“Adoro te devote, latens Deitas” – “Devotamente Te adoro, ó Divindade escondida”. É o incipit (início) de um antigo hino de adoração ao Santíssimo Sacramento do grande teólogo e poeta São Tomás de Aquino.
O mês de Junho caracteriza-se, para além das festas e arraiais dos Santos populares, pela solenidade do Corpo de Deus. Bem sabemos quão sugestiva e significativa é a procissão que enche de devoção e cânticos as nossas cidades e aldeias, com colchas às janelas e tapetes de flores na via pública. Parece que o COVID-19, invisível e perigoso, queira prevalecer, neste Junho de 2020, sobre “a Divindade escondida” nas aparências do pão e do vinho.
Contudo, quero pensar que não é assim. Surgiram-me, nestes dias, algumas imagens, carregadas de simbolismo e força transcendente, mesmo no meio da fragilidade.

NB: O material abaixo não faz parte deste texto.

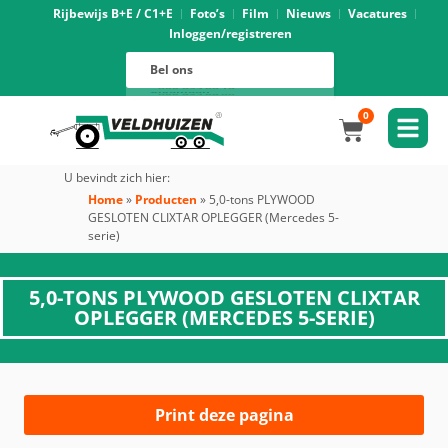
Rijbewijs B+E / C1+E
Foto’s
Film
Nieuws
Vacatures
Inloggen/registreren
Verhuur
088 625 96 01
Magazijn
Bel ons
088 625 96 02
Onderhoud
088 625 96 05
Oprijwagens techniek
088 625 96 09
Bouwvoertuigen techniek
088 625 96 17
Trekker ombouw techniek
088 625 96 03
Verkoop
088 625 96 16
Algemeen
088 625 96 00
0
U bevindt zich hier:
Home
»
Producten
»
5,0-tons PLYWOOD
GESLOTEN CLIXTAR OPLEGGER (Mercedes 5-
serie)
5,0-TONS PLYWOOD GESLOTEN CLIXTAR
OPLEGGER (MERCEDES 5-SERIE)
Print deze pagina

A primeira é de 28 de Março e dos dias seguintes. O Papa Francisco que abençoa a cidade de Roma (urbi) e o mundo inteiro (orbe) erguendo a custódia com o Santíssimo Sacramento, numa praça de São Pedro vazia, mas cheia da presença espiritual dos fiéis através dos meios de comunicação social. Uma bênção onde a Eucaristia – Verbum Panis – ilumina as trevas! Gesto repetido por vários bispos de Portugal e do mundo, que saíram em dia de Páscoa, para abençoar a cidade e os seus habitantes, como aconteceu na ponte D. Luís, na cidade do Porto.
Mais atrás, no tempo, encontramos dois ilustres santos da família franciscana: Clara de Assis e António de Lisboa.
Santa Clara – vejam bem! – uma mulher, que se apresenta ao pé da porta da igrejinha de São Damião, segurando a custódia do Santíssimo Sacramento, para defender o seu mosteiro e a cidade de Assis das incursões dos sarracenos.
Ainda hoje, aquele evento, está gravado na memória dos habitantes de Assis, agradecidos a esta mulher que fez da clausura um lugar de luta contra os males e as injustiça do seu tempo.
Santo António, ainda mais arrojado, leva o Santíssimo para a praça diante das bestas: o herege e a mula. O episódio aconteceu em Toulose, no sul da França, onde António pregava fazendo frente a vários movimentos heréticos. Após longa discussão sobre a presença do corpo de Cristo na Hóstia, este herege anónimo, perde a paciência e desafia o nosso Santo com uma aposta ridícula: levar-lhe a mula, depois de três dias em jejum, no largo diante da igreja.
Santo António aceitou o desafio e, no dia escolhido, o descrente chegou com a sua mula que por três dias tinha sido mantida em jejum.
O homem, todo convencido, colocou-se no meio da praça com um cesto bem cheio de feno, para que todos vissem bem. Mas quando o santo e humilde frade saiu da igreja, caiu um grande silêncio e todos ficaram assombrados com aquilo que acontecia: a mula, perante a custódia do Santíssimo, descurando a forragem, curvou-se e ajoelhou-se, com grande humildade, diante da Hóstia sagrada.
De repente dois seres adoravam a Eucaristia: a mula e a “besta” do seu dono.
Épocas diferentes, todas unidas pela força dos gestos, onde o que parece frágil e humanamente incompreensível, afinal contém a força e o amor de Deus.
Por isso, São Tomás pode cantar: Quia Te contemplans totum deficit. Ao contemplar-Te tudo desfalece.
Sim, tudo se desfaz: o medo, as dúvidas, a insegurança, as trevas, a desconfiança, o ódio, os ressentimentos, as mágoas e as angústias, o desespero e tantas outras negatividades. Tudo podemos colocar na presença de Jesus sacramento do Amor de Deus.